Devereux (2000) reporte que, d’après le gouverneur de la banque centrale du Mexique, « le degré de transmission des variations du taux de change à l’inflation a été beaucoup plus élevé au Mexique qu’au Canada, en Australie ou en Nouvelle-Zélande, pour des raisons ayant trait à l’histoire et à la crédibilité des politiques monétaires » 155 .

Faruqee (2004) compare les importations des Etats-Unis aux importations des pays de la zone euro et trouve que le pass-through est partiel, en particulier à court terme.Pour lui, « aux Etats-Unis, le pass-through est nul après le choc, et cette situation est presque identique dans la zone euro. Mais alors qu’il augmente significativement avec le temps dans la zone euro, le pass-through reste modeste aux Etats-Unis » 156 .

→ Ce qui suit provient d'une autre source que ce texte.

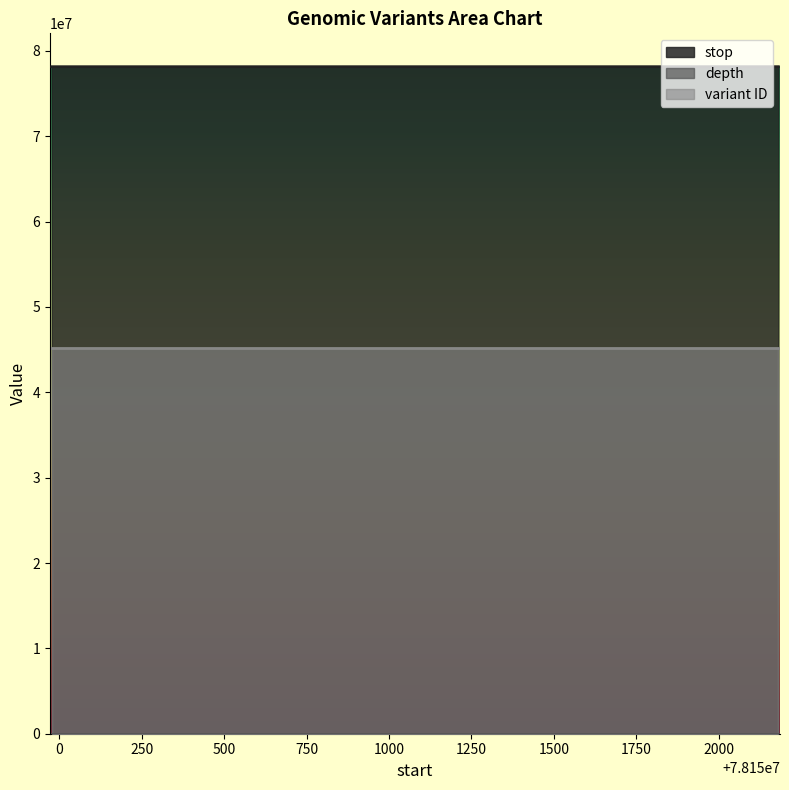

Reading left to right, extract all data points from this chart.

stop: 78149978	78152190
depth: 7	11
variant ID: 45152931	45152932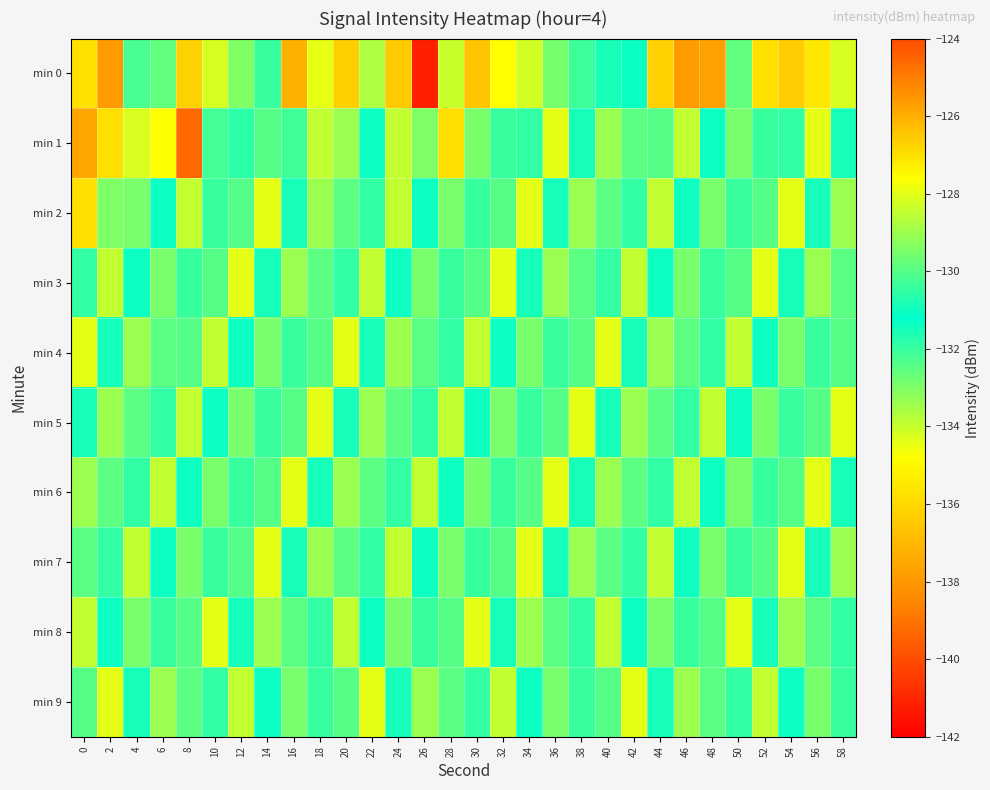

At which category is the sum across all series the highest?

54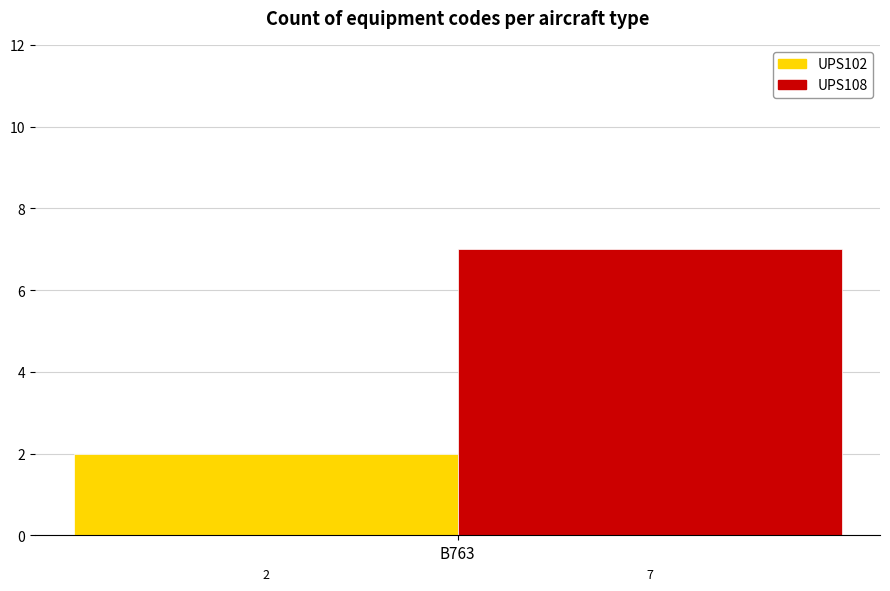

Reading left to right, list all the values displayed in this chart.

UPS102: 2
UPS108: 7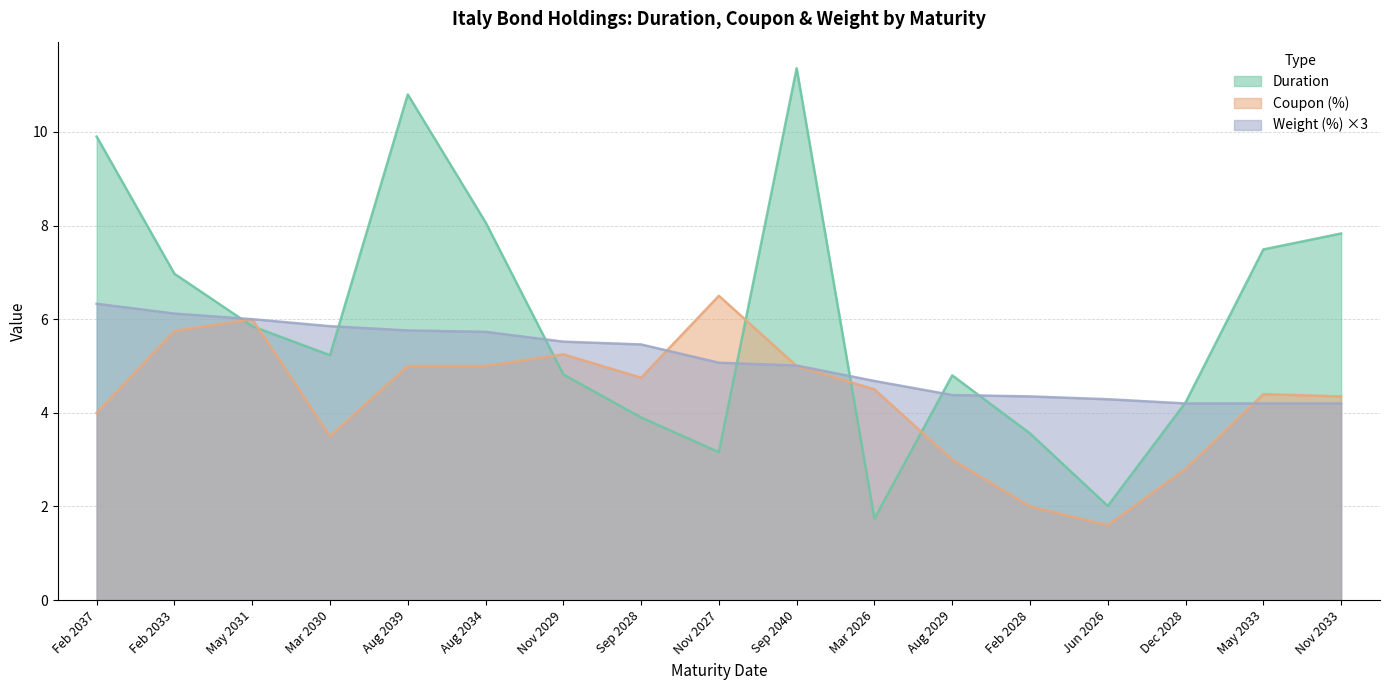

What is the average value of the Coupon (%) series?

4.3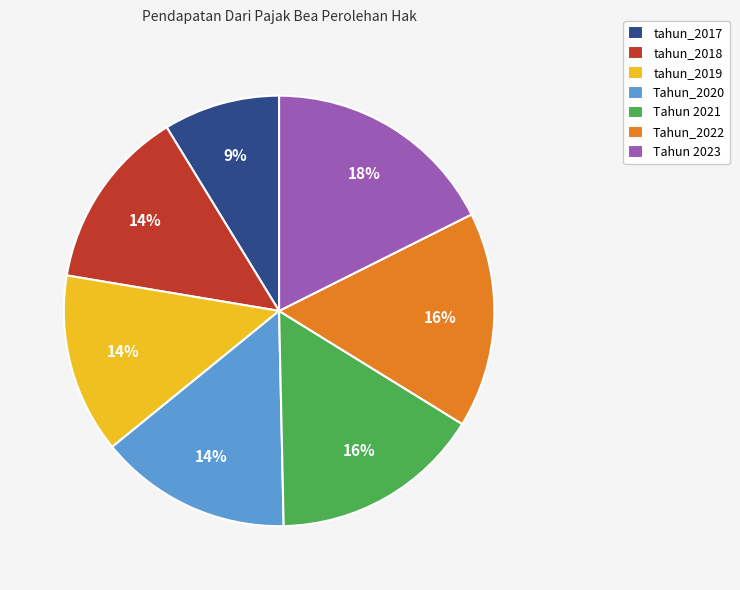

What is the ratio of the value at Tahun_2022 to the value at Tahun 2023?

0.9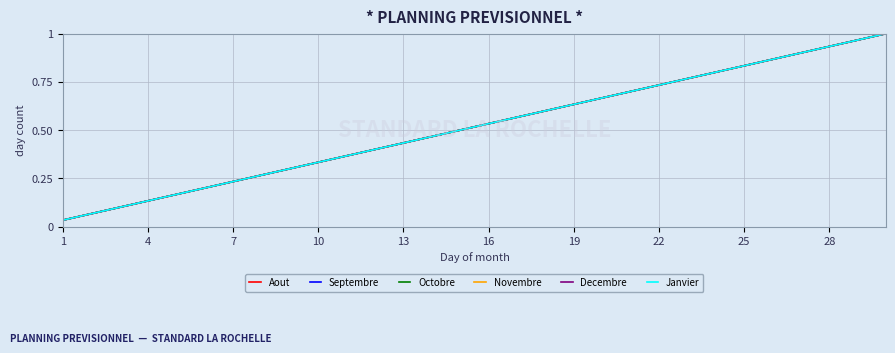

Does the chart display data point markers on the line(s)?

No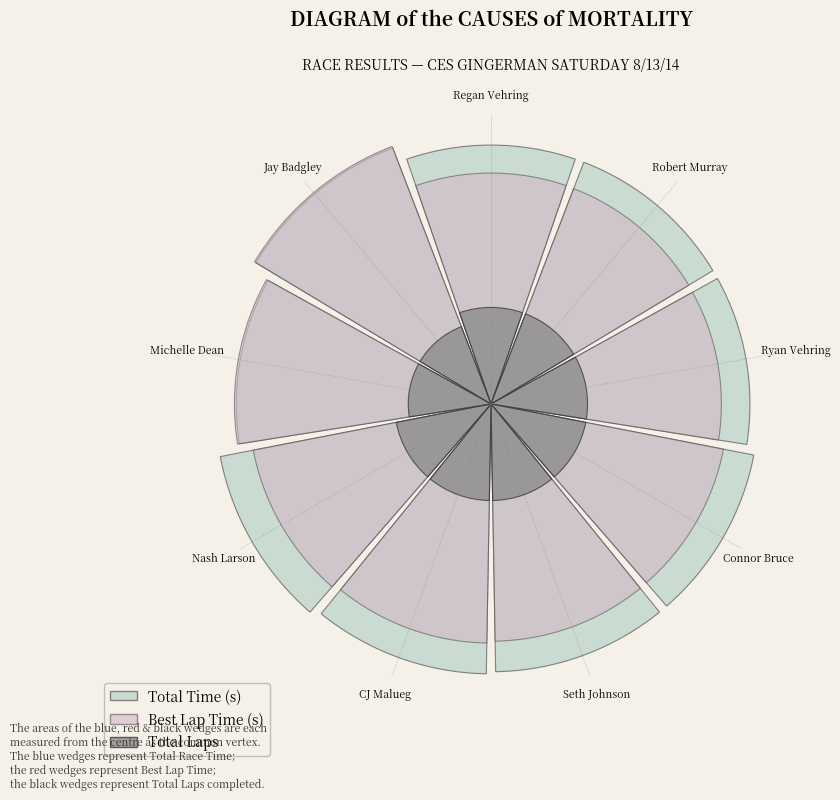

Do Jay Badgley and Connor Bruce together represent more than half of the pie?

No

Takeda et Matsuura (2003) étudient à leur tour les importations coréennes, taiwanaises, singapouriennes et américaines des produits DRAM 157 . Ils montrent que la répercussion des variations de change est positive mais faible entre la Corée et Taiwan, Taiwan et Singapore, Singapore et les Etats-Unis. Cela montre que le comportement de PtM existe dans la tarification des produits DRAM de ces pays.

Notes
151.

Campa et Goldberg (2002), page 10.

152.

Pour une analyse du rôle du PtM dans l’industrie automobile, voir Khalaf et Kichian (2000). Ces deux chercheurs analysent le comportement des entreprises exportatrices de matériel de transport, en particulier les exportations du Canada à destination des Etats-Unis, des Etats-Unis à destination du Canada, et du Japon à destination des Etats-Unis.

153.

Knetter (1995), page 2.

154.

Warmedinger (2004), page 21.

155.

Devereux (2000), page 2.

156.

Faruqee (2004), page 10.

157.

Les produits DRAM (« dynamic random access memories ») sont des microprocesseurs utilisés dans l’industrie informatique.